East Texas fire and rescue volunteers headed to fight California wildfires

Published 1:48 pm Sunday, September 13, 2020

Fire damage is seen in Mill City, Ore., Saturday, Sept. 12, 2020. Diminishing winds and rising humidity helped firefighters battling deadly blazes in Oregon and California, but with dozens of people still missing, authorities in both states feared that the receding flames could reveal many more dead across the blackened landscape. (AP Photo/Gillian Flaccus)

With deadly wildfires raging across the West Coast, forcing the evacuation of thousands in Oregon and scorching more than 3 million acres in California, fire crews are exhausted — and members from local fire departments are headed to provide some relief.

Athens Fire and Rescue will be part of a Texas Intrastate Fire Mutual Aid System strike team deployed to California to assist with fighting wildfires.

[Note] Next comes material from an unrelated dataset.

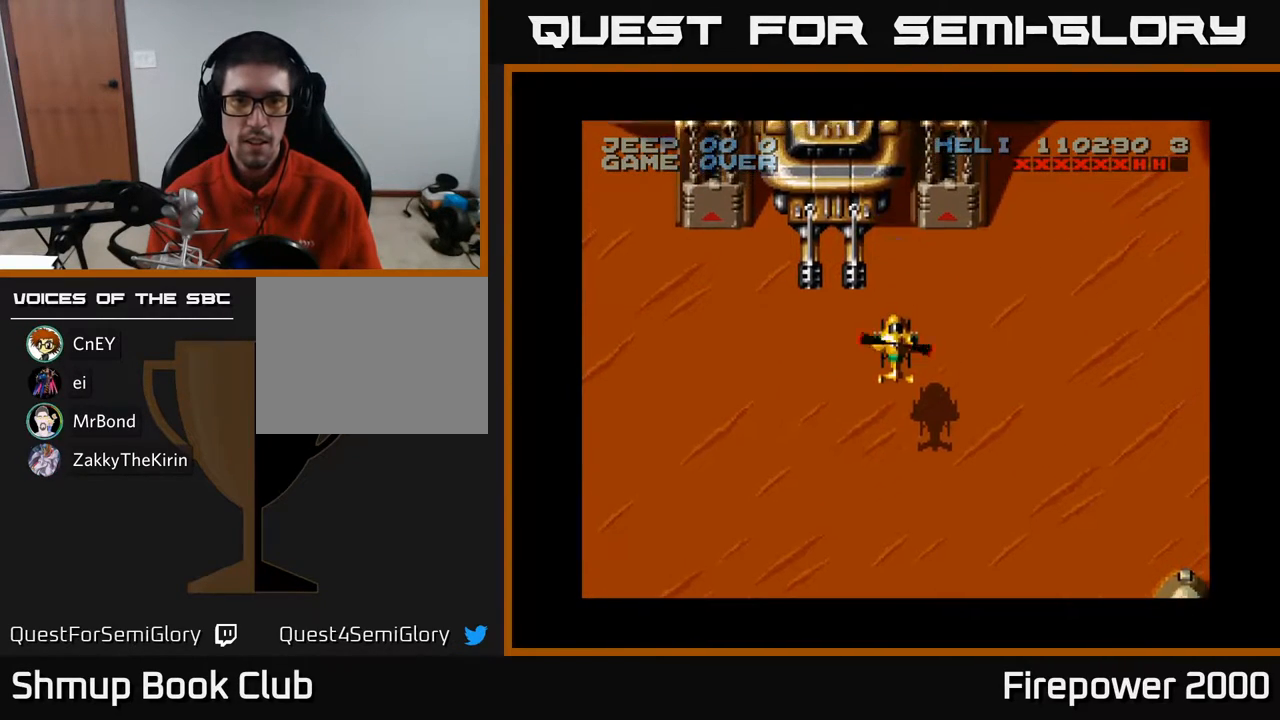
{"buttons": ["A", "DPAD_DOWN"], "events": [[117, "DPAD_DOWN", "up"], [283, "DPAD_DOWN", "down"]]}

The team is composed of fire engines and personnel from East Texas — Athens, Nacogdoches, Longview, Mount Pleasant, Paris and Powderly — who will join other teams across Texas to “form one large contingent of up to 50 engines,” Athens Fire and Rescue explained in a Facebook post.

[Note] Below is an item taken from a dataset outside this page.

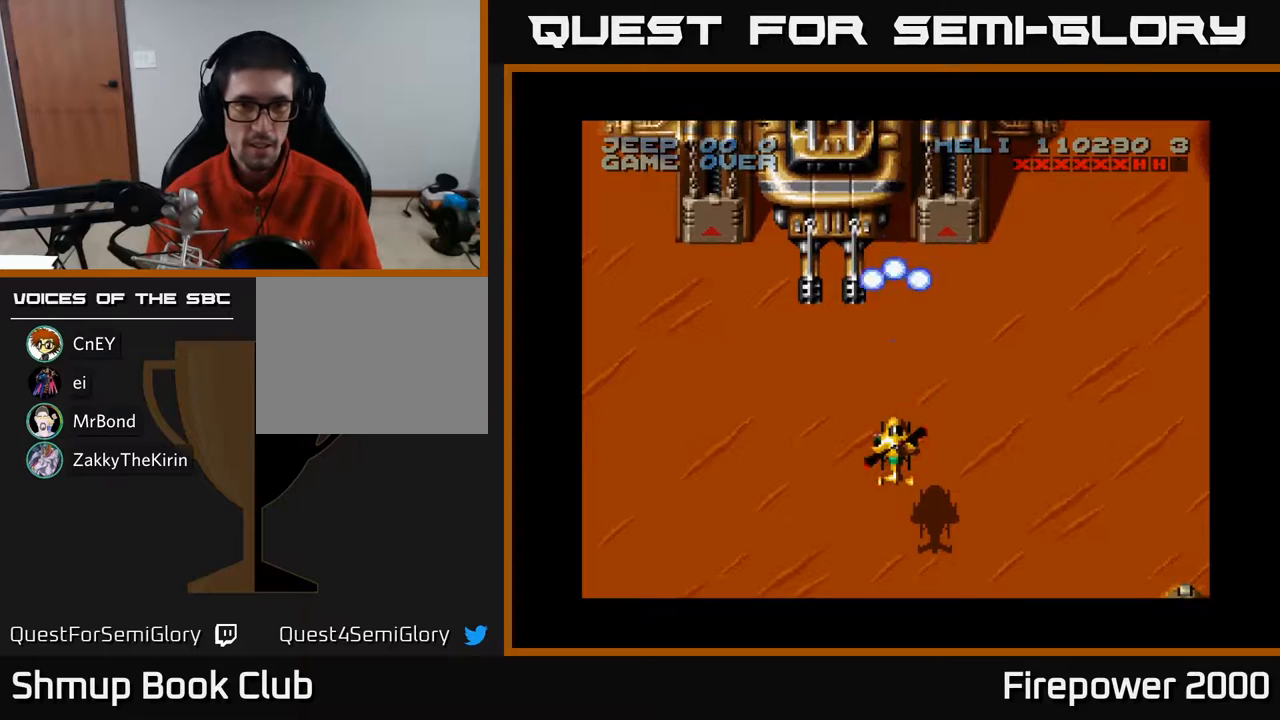
{"buttons": ["A"], "events": [[500, "DPAD_DOWN", "up"]]}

“As firefighters, we take an oath to protect and serve,” said Chief Russell Marshall. “And we take this oath very seriously. This oath doesn’t state that we will only protect and serve the City of Athens. We are here to serve locally, regionally, intrastate and interstate.”

Athens Fire and Rescue members Brian Davis, lieutenant; Brock Bozeman, fire driver; and Eugene Lattis, firefighter, will comprise a team known as Athens Brush 2 as they head to aid in the fight. Chris Walker, engine boss captain of the Nacogdoches Fire Department, will join them.

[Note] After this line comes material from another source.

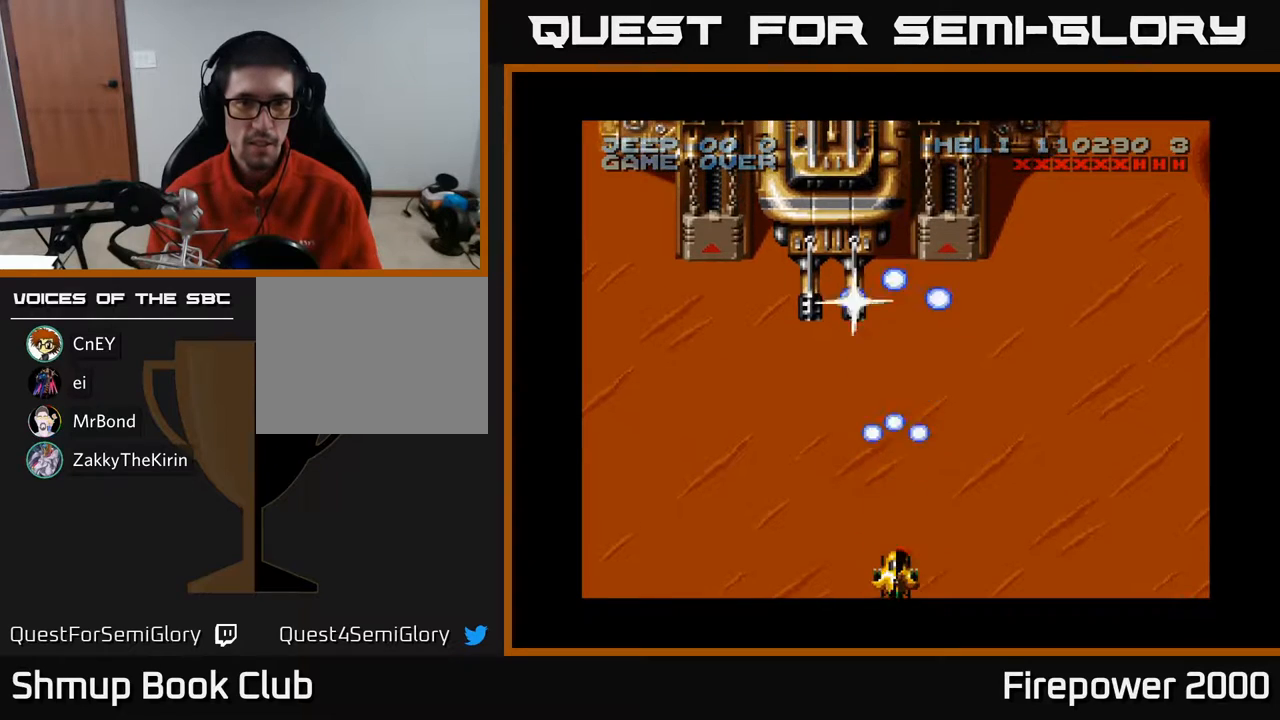
{"buttons": ["A"], "events": []}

Athens Brush 2 left Friday afternoon for Lubbock, where they will connect with the rest of the team to head west.

Their specific deployment in California has not yet been announced.

TIFMAS is coordinated by the Texas A&M Forest Service and is the framework through which fire and rescue agencies work together to provide support for incidents as diverse as hurricanes, tornadoes, floods and wildfires, the post explained.

Local resources, including personnel and apparatus, deploy at the request of the state to provide assistance.

“We are part of the TIFMAS program because when a large-scale event occurs in Athens, like a tornado, we recognize immediately that the event is larger than our capabilities,” Marshall said. “The networking, education, exercises, responses and established relationships are paramount to having a successful outcome to a devastating event.”

Placing these resources within local departments creates a win-win relationship where the local departments benefit from better trained, better equipped, better experienced firefighters to save more lives, the post said.

“The experience and training our personnel receive while working alongside other fire departments is invaluable and makes our department better for it,” Marshall said. “Local events such as the 2011 wildfire season in northeast Texas, the Athens fertilizer plant of 2014, the floods of 2015, the Van tornado of 2015, the Canton tornado of 2017, and the Alto tornado of 2019 lend credence and demonstrate the importance of having well-trained firefighters to respond to events larger than your everyday incident.”

The state reimburses local governments 100% for participating in the TIFMAS program.